His most interesting—and terrifying—idea is what he calls the "stablecoin sandwich" for foreign exchange. The idea is to convert your dollars to a stablecoin, zip it across the blockchain instantly, and convert it back to, say, euros on the other side. It cuts out the slow, expensive intermediary banks. A "massive operational win," one of his people says.

It also sounds like a fantastic way to lose a lot of money very, very quickly. Remember TerraUSD? That little stablecoin experiment that vaporized about $40 billion in a week? Who exactly is guaranteeing the "meat" in this sandwich isn't just a pile of digital IOUs backed by wishful thinking? What happens when one of these supposedly stable coins de-pegs while your billion-dollar transaction is mid-flight? It ain’t a theoretical risk. It’s a ticking time bomb.

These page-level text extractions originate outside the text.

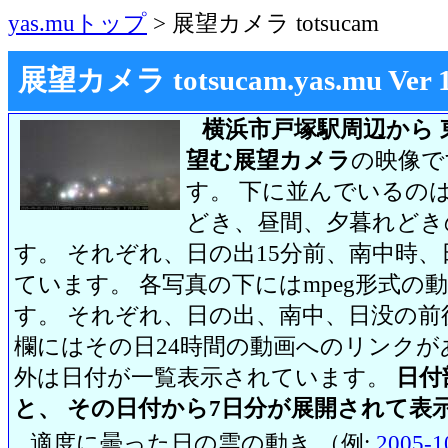
yas.muトップ
> 展望カメラ totsucam
展望カメラ totsucam.yas.mu Ver 1.2
横浜市戸塚駅周辺から 
望む展望カメラ
の映像で
す。 下に並んでいるのは
どき、昼間、夕暮れどき
す。 それぞれ、日の出15分前、南中時、
ています。 各写真の下にはmpeg形式
す。 それぞれ、日の出、南中、日没の前
欄にはその日24時間の動画へのリンク
外は日付が一覧表示されています。
日付
と、 その日付から7日分が展開されて表
適度に曇った日の雲の動き （例:
2005-1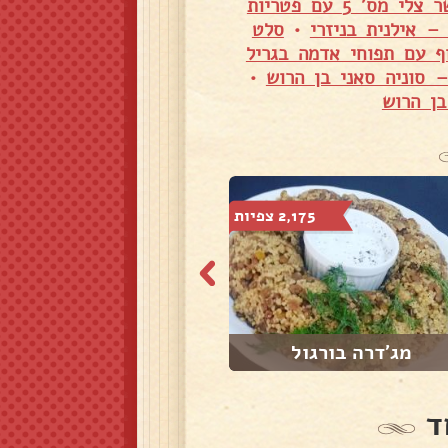
בשר צלי מס' 5 עם פטריות
– אילנית בניזרי
•
סלט
ף עם תפוחי אדמה בגריל
 סוניה סאני בן הרוש
•
בן הרוש
2,175 צפיות
1,864 צפיות
מג'דרה בורגול
מוקפץ
ד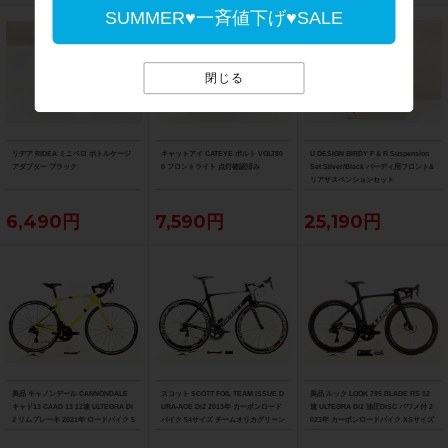
SUMMER♥一斉値下げ♥SALE
閉じる
リデア RIDEA ミニベロ ボトルケージ
キャットアイ CATEYE ボルト VOLT80
U DESIGN BIRDY F & R Suspension
アダプター ブラック
0 フロントライト 点灯確認済み
Set Silver/Black バーディ用フロント&
リアサスペンションセット
6,490円
7,590円
25,190円
美品 キャノンデール CANNONDALE
スコット SCOTT FOIL TEAM ISSUE D
美品 ルック LOOK 795 BLADE RS 12
キャド13 CAAD 13 12速 ULTEGRA Di
URA-ACE Di2 2013年 カーボンロード
速 ULTEGRA Di2 油圧DISC パワメ付 2
2 リムブレーキ 2021年 ロードバイク 5
バイク 54サイズ チームオリカグリーン
023年 カーボンロードバイク XSサイズ
1サイズ ニュークリアイエロー
エッジカラー
プロチームブラックマット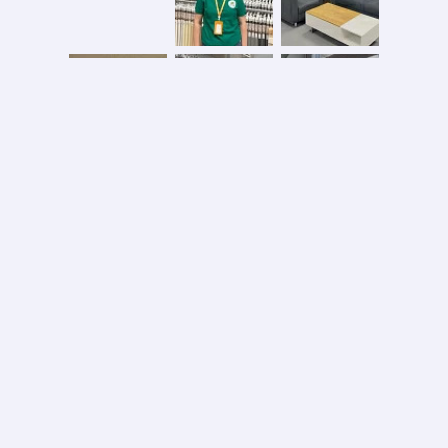
Безопасная оплата
2026 © ООО «АС ФОРОС»
УНП 691590051 выдан 20.08.2013, Минским райисполком. В торговом реестре с 20.08.2024
№724845
Вся информация на сайте – собственность интернет-магазина asforos.by.
Публикация/копирование информации с сайта без разрешения правообладателя запрещено.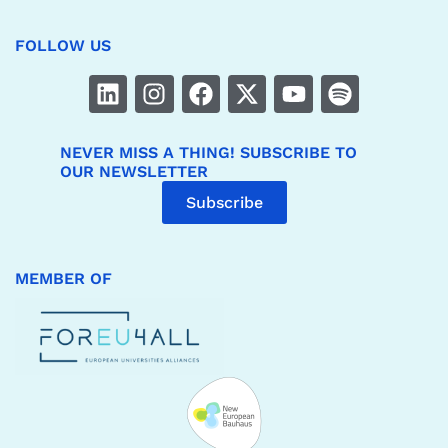
FOLLOW US
NEVER MISS A THING! SUBSCRIBE TO
OUR NEWSLETTER
Subscribe
MEMBER OF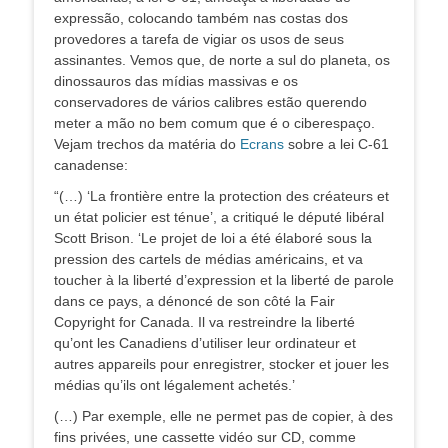
expressão, colocando também nas costas dos
provedores a tarefa de vigiar os usos de seus
assinantes. Vemos que, de norte a sul do planeta, os
dinossauros das mídias massivas e os
conservadores de vários calibres estão querendo
meter a mão no bem comum que é o ciberespaço.
Vejam trechos da matéria do
Ecrans
sobre a lei C-61
canadense:
“(…) ‘La frontière entre la protection des créateurs et
un état policier est ténue’, a critiqué le député libéral
Scott Brison. ‘Le projet de loi a été élaboré sous la
pression des cartels de médias américains, et va
toucher à la liberté d’expression et la liberté de parole
dans ce pays, a dénoncé de son côté la Fair
Copyright for Canada. Il va restreindre la liberté
qu’ont les Canadiens d’utiliser leur ordinateur et
autres appareils pour enregistrer, stocker et jouer les
médias qu’ils ont légalement achetés.’
(…) Par exemple, elle ne permet pas de copier, à des
fins privées, une cassette vidéo sur CD, comme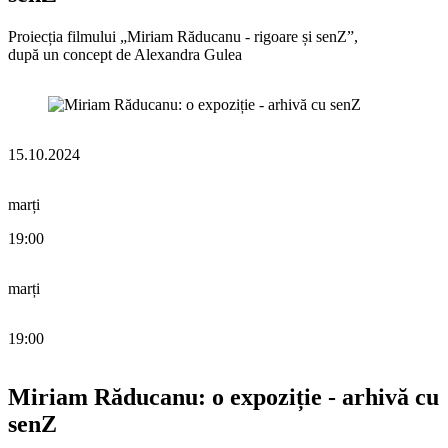
Proiecția filmului „Miriam Răducanu - rigoare și senZ”,
după un concept de Alexandra Gulea
15.10.2024
marți
19:00
marți
19:00
Miriam Răducanu: o expoziție - arhivă cu
senZ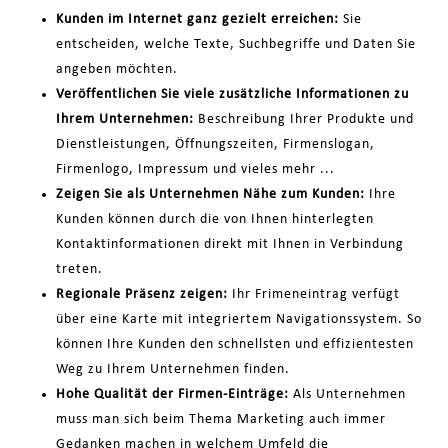
Kunden im Internet ganz gezielt erreichen:
Sie
entscheiden, welche Texte, Suchbegriffe und Daten Sie
angeben möchten.
Veröffentlichen Sie viele zusätzliche Informationen zu
Ihrem Unternehmen:
Beschreibung Ihrer Produkte und
Dienstleistungen, Öffnungszeiten, Firmenslogan,
Firmenlogo, Impressum und vieles mehr ...
Zeigen Sie als Unternehmen Nähe zum Kunden:
Ihre
Kunden können durch die von Ihnen hinterlegten
Kontaktinformationen direkt mit Ihnen in Verbindung
treten.
Regionale Präsenz zeigen:
Ihr Frimeneintrag verfügt
über eine Karte mit integriertem Navigationssystem. So
können Ihre Kunden den schnellsten und effizientesten
Weg zu Ihrem Unternehmen finden.
Hohe Qualität der Firmen-Einträge:
Als Unternehmen
muss man sich beim Thema Marketing auch immer
Gedanken machen in welchem Umfeld die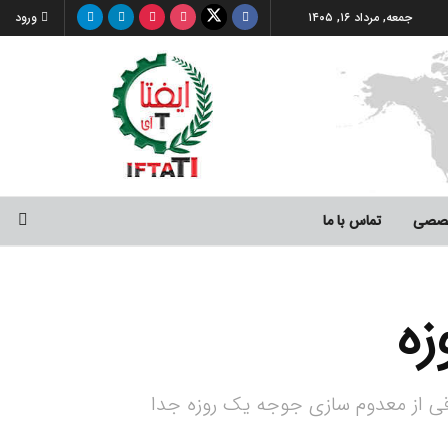
جمعه, مرداد ۱۶, ۱۴۰۵
ورود
صصی
تماس با ما
زه
اقی از معدوم سازی جوجه یک روزه جدا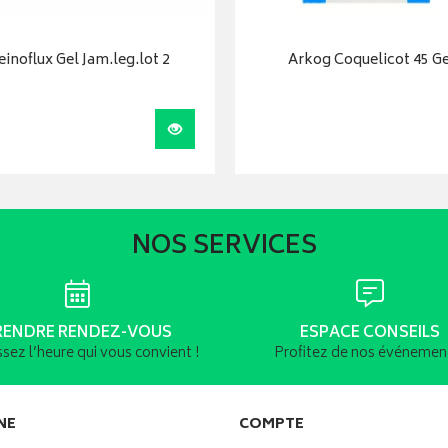
einoflux Gel Jam.leg.lot 2
Arkog Coquelicot 45 Ge
r
Visualiser
NOS SERVICES
RENDRE RENDEZ-VOUS
ESPACE CONSEILS
ssez l’heure qui vous convient !
Profitez de nos événement
NE
COMPTE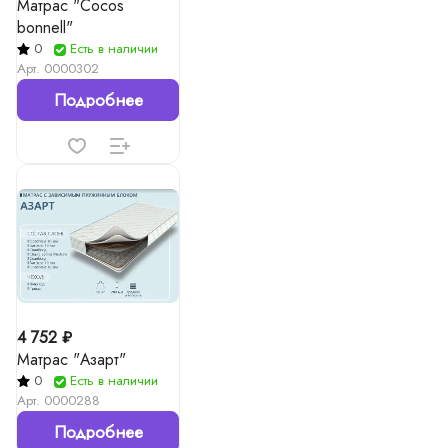
Матрас "Cocos
bonnell"
0
Есть в наличии
Арт.
0000302
Подробнее
4 752 ₽
Матрас "Азарт"
0
Есть в наличии
Арт.
0000288
Подробнее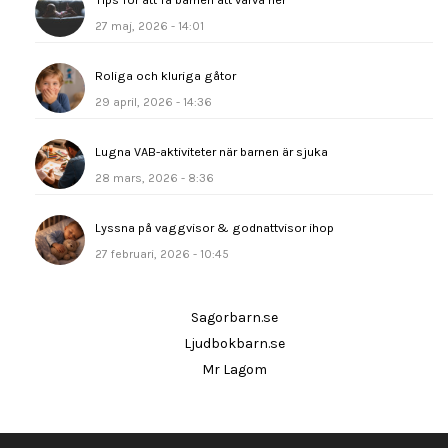
27 maj, 2026 - 14:01
Roliga och kluriga gåtor
29 april, 2026 - 14:36
Lugna VAB-aktiviteter när barnen är sjuka
28 mars, 2026 - 8:36
Lyssna på vaggvisor & godnattvisor ihop
27 februari, 2026 - 10:45
Sagorbarn.se
Ljudbokbarn.se
Mr Lagom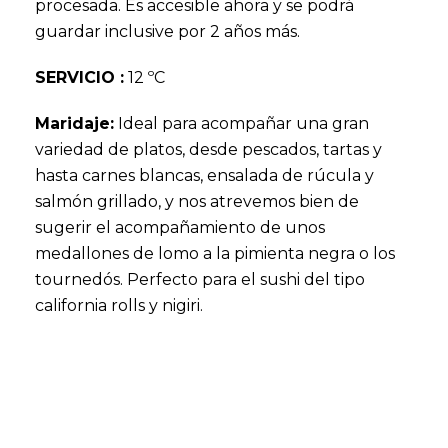
procesada. Es accesible ahora y se podrá
guardar inclusive por 2 años más.
SERVICIO :
12 ºC
Maridaje:
Ideal para acompañar una gran
variedad de platos, desde pescados, tartas y
hasta carnes blancas, ensalada de rúcula y
salmón grillado, y nos atrevemos bien de
sugerir el acompañamiento de unos
medallones de lomo a la pimienta negra o los
tournedós. Perfecto para el sushi del tipo
california rolls y nigiri.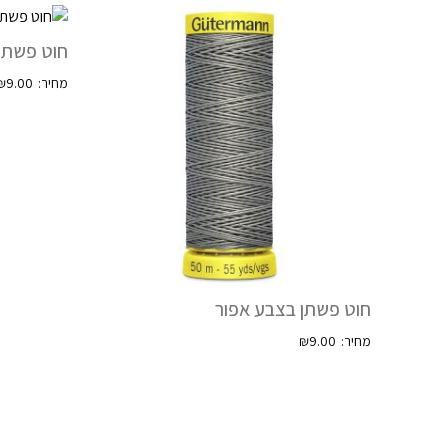
חוט פשתן
₪
9.00
חוט פשתן בצבע אפור
₪
9.00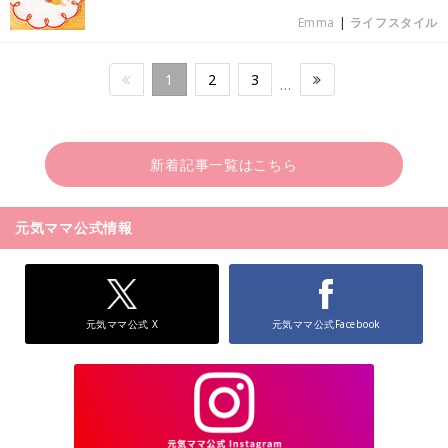
Emma
|
ライフスタイル
1
2
3
…
新着記事一覧はこちら
元気ママ公式情報
元気ママ公式 X
元気ママ公式Facebook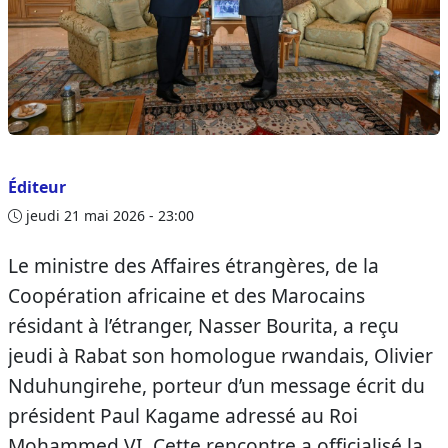
Éditeur
jeudi 21 mai 2026 - 23:00
Le ministre des Affaires étrangères, de la
Coopération africaine et des Marocains
résidant à l’étranger, Nasser Bourita, a reçu
jeudi à Rabat son homologue rwandais, Olivier
Nduhungirehe, porteur d’un message écrit du
président Paul Kagame adressé au Roi
Mohammed VI. Cette rencontre a officialisé la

The doctor preaches about learning from medicine—a topic he detailed in Dr Ozan Ozerk on Lessons from Medicine That Can Reshape Modern Finance—about diagnostics, ethics, and precision. But in medicine, you have the Hippocratic Oath: "First, do no harm." I have to wonder, where is that oath in fintech?

So, What's the Verdict, Doc?

Look, I don't think Ozan Ozerk is a villain. He's smart, he's driven, and his diagnosis is mostly right: the traditional financial system is a dinosaur. But his prescription feels like a whole lot of high-tech stimulants. He’s treating the symptoms—slowness, inefficiency—with a shot of adrenaline. But the underlying disease, the systemic inequality and the built-in fragility, remains untouched. He’s not saving finance; he's just making it twitch faster. And I’m not convinced that’s a cure for anything at all.